Cards of compassion

China-born Shirley Yeung Kam-yung blended elements of mainland landscapes to win a card-design competition.

Her special achievement stood out enough to beat about 28,000 other entries from 116 primary schools.

Shirley, 13, won the senior section of the Caring Cards design competition organised by Kinder Surprise, a company which makes chocolate eggs.

Connie Leung Suk-kay, Greater China marketing director for Kinder's parent company Ferrero Asia, said cards entered in the competition would be sent to mainland youngsters for Children's Day on June 1.

Hong Kong celebrated its Children's Day on April 4.

The aim of the contest was to allow children to express love and care for youngsters in China, Ms Leung said.


The company also is collecting money for the UNICEF, the United Nation's children's fund.

It will be spent on schooling for mainland children who live in poor, remote villages.

Louis Loong Hon-biu, chairman of UNICEF Hong Kong's fund-raising sub-committee, said most of its projects were focused on the north-west and mountainous regions of China.

He said a special programme was being set up this year to provide education for girls.


Mr Loong said, when compared with boys, young females in the poorer regions of China had little opportunity to receive a school education.

Ms Leung said her company would raise more than $100,000 from the sale of chocolate eggs during a three-day charity event at Sha Tin's New Town Plaza.


Shirley, a Grade Six student at the Shau Kei Wan Government School, incorporated mountain ranges and water scenes of the mainland in her winning entry.

She moved to Hong Kong five years ago but said she still missed the features of the Chinese landscape.

The message on her card read: 'Dear children in China, though we're living apart and we've never met, our hearts are connected like the mountains and water are always together.' Shirley said mountain ranges and water contained very special meanings for her because she had grown up in such a natural environment on the mainland.


'I miss my friends a lot,' she admitted. 'I go to visit my home in Guangdong province every year.

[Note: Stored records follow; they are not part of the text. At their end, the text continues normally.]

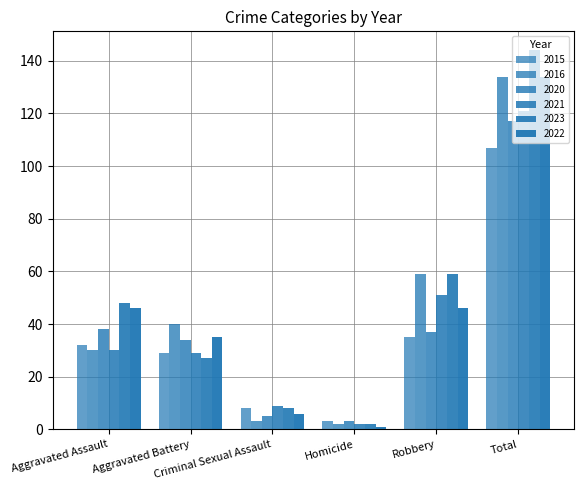

Does the chart contain stacked bars?

No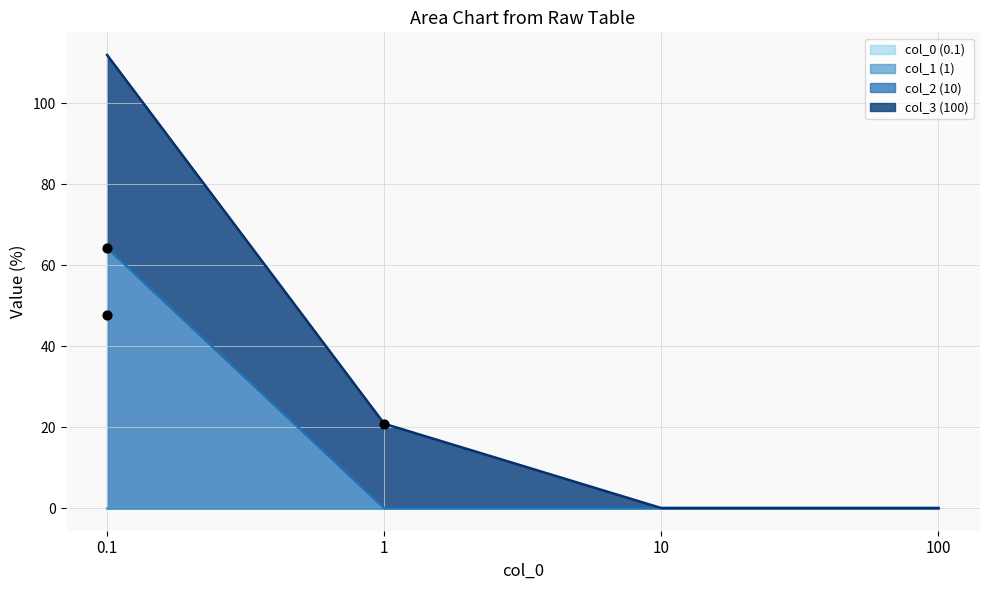

Which has a higher value, 1 or 0.1?

0.1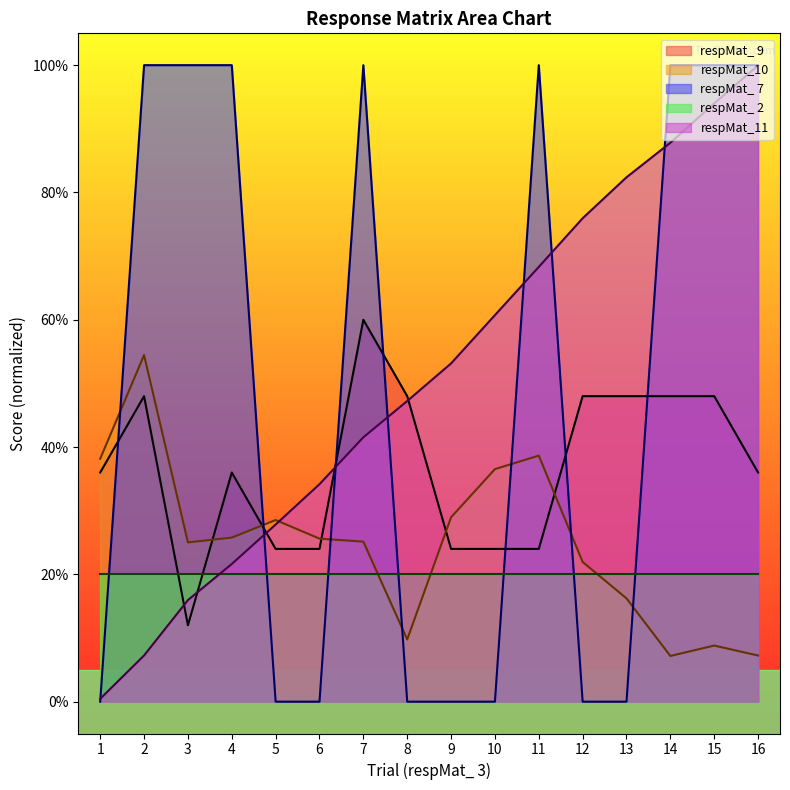

How many lines are shown in the chart?

5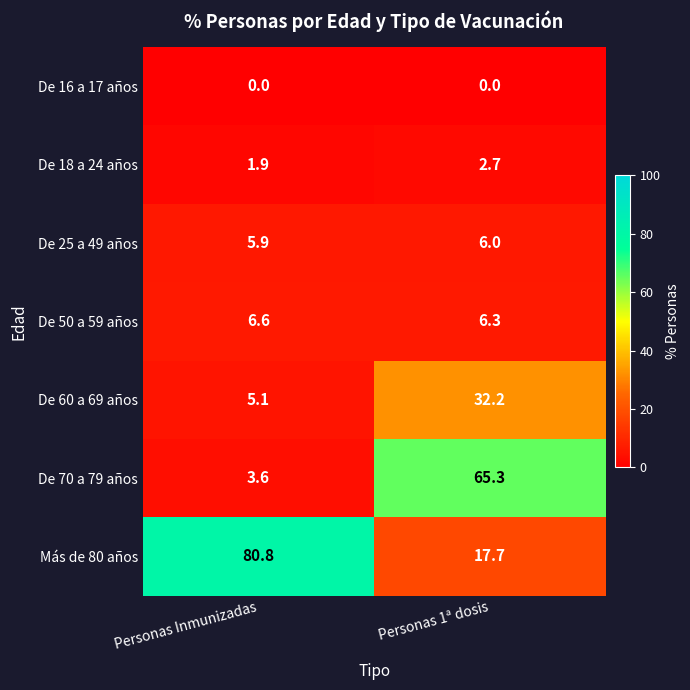

At which label is De 60 a 69 años closest to 18?

Personas Inmunizadas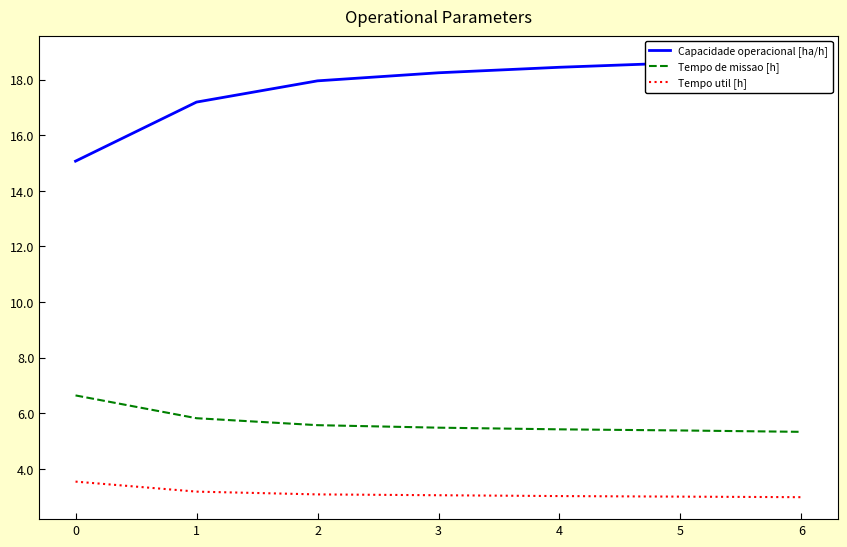

How many distinct data groups are displayed?

3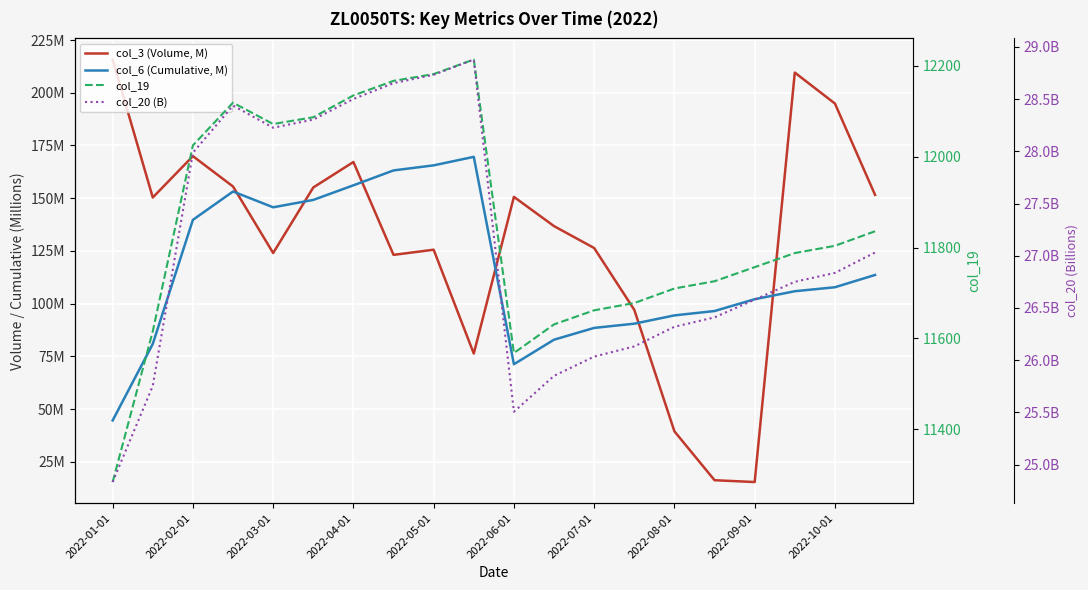

How many values in the col_3 (Volume, M) series exceed 150?

10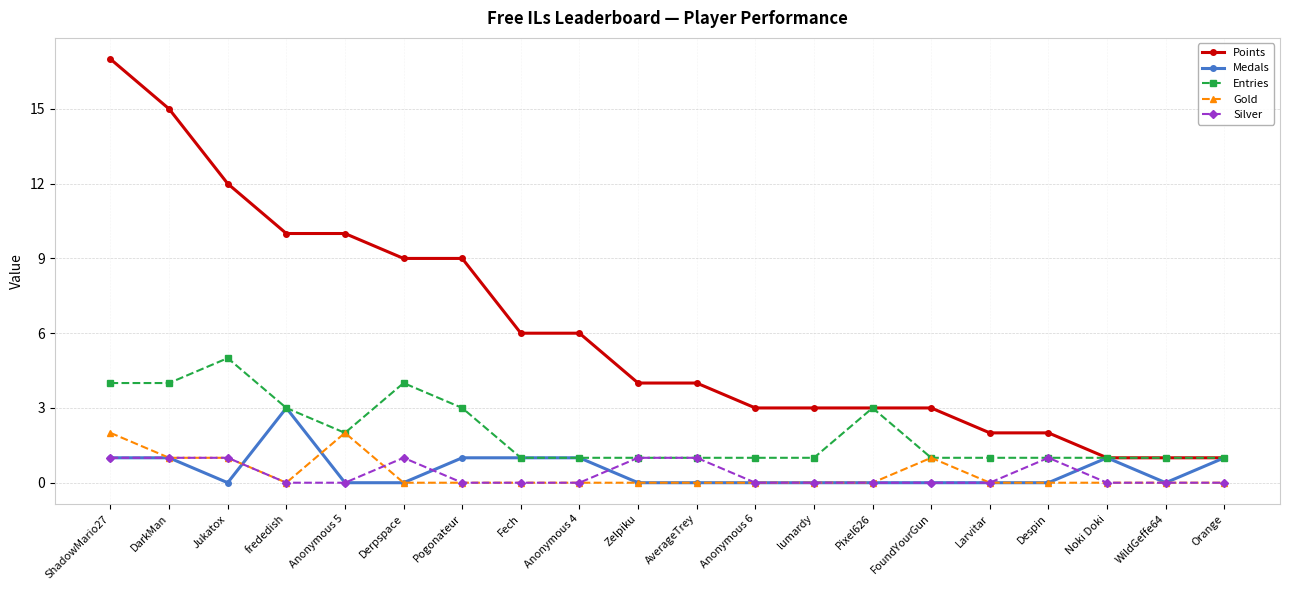

Rank the series by their maximum value, from lowest to highest.

Silver, Gold, Medals, Entries, Points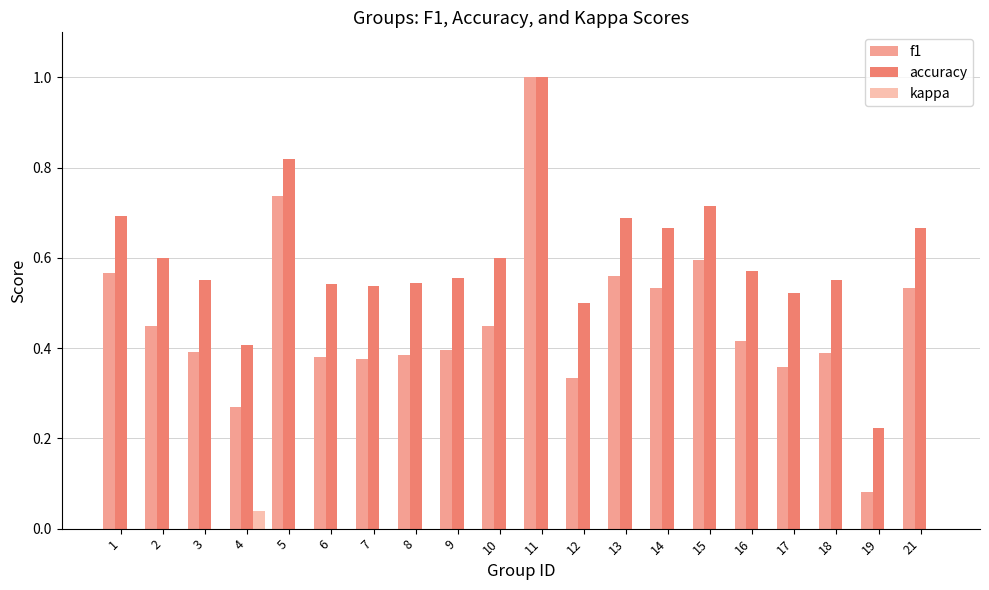

Which label corresponds to the largest value in the chart?

11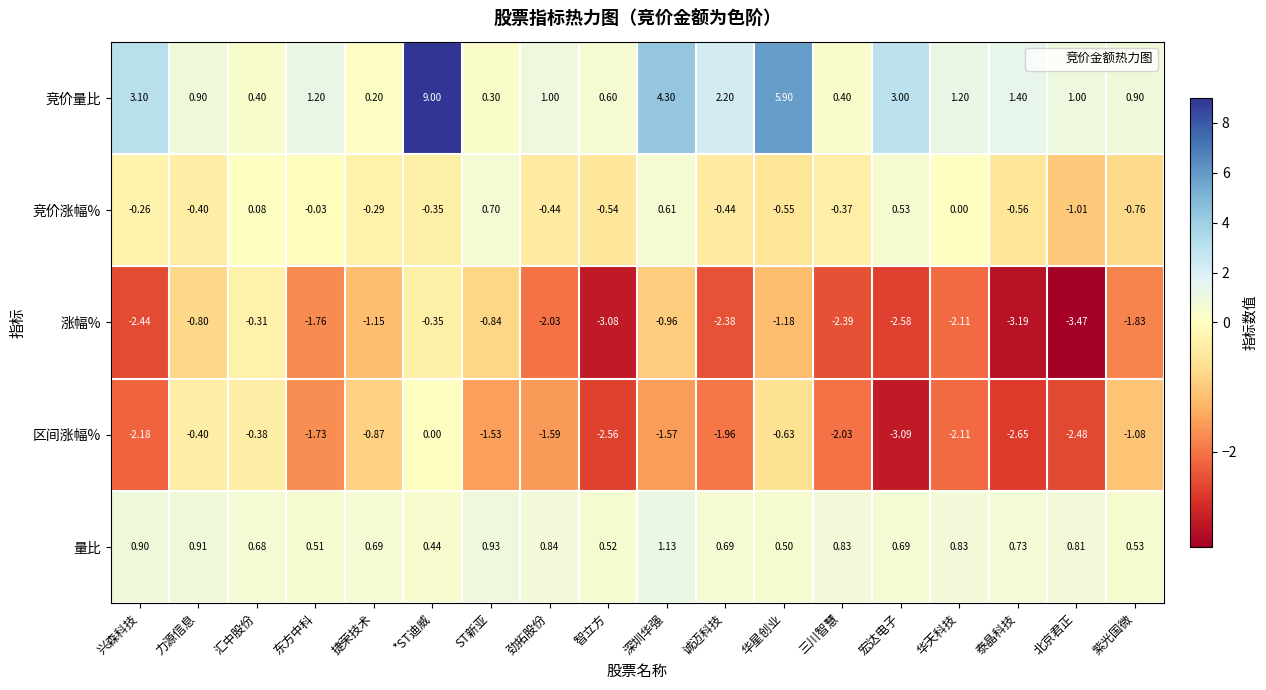

Rank the categories by 涨幅% value from lowest to highest.

北京君正, 泰晶科技, 智立方, 宏达电子, 兴森科技, 三川智慧, 诚迈科技, 华天科技, 劲拓股份, 紫光国微, 东方中科, 华星创业, 捷荣技术, 深圳华强, ST新亚, 力源信息, *ST迪威, 汇中股份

'I'd like to live there more [than in Hong Kong]. I have many friends there.' Shirley said she had made many new friends in Hong Kong but these friendships could never be as strong as those forged with children you grew up with.

She is glad the cards from the competition will be sent to the mainland: 'I think they will be very happy. I know because I can imagine how I would feel if I was the one receiving a card.


Winner of the junior prize Preston Leung Kai-yiu, although knowing little about China, said he was eager to join hands with the mainland children.

His mother explained to him the significance of the territory's return to Chinese rule as he was designing his winning card.

She told Kai-yiu, a Grade Three Raimondi College pupil, about the history of Hong Kong and how it came to be under British rule.

The competition winners each received $1,000 with a further $1,000 going to their respective schools.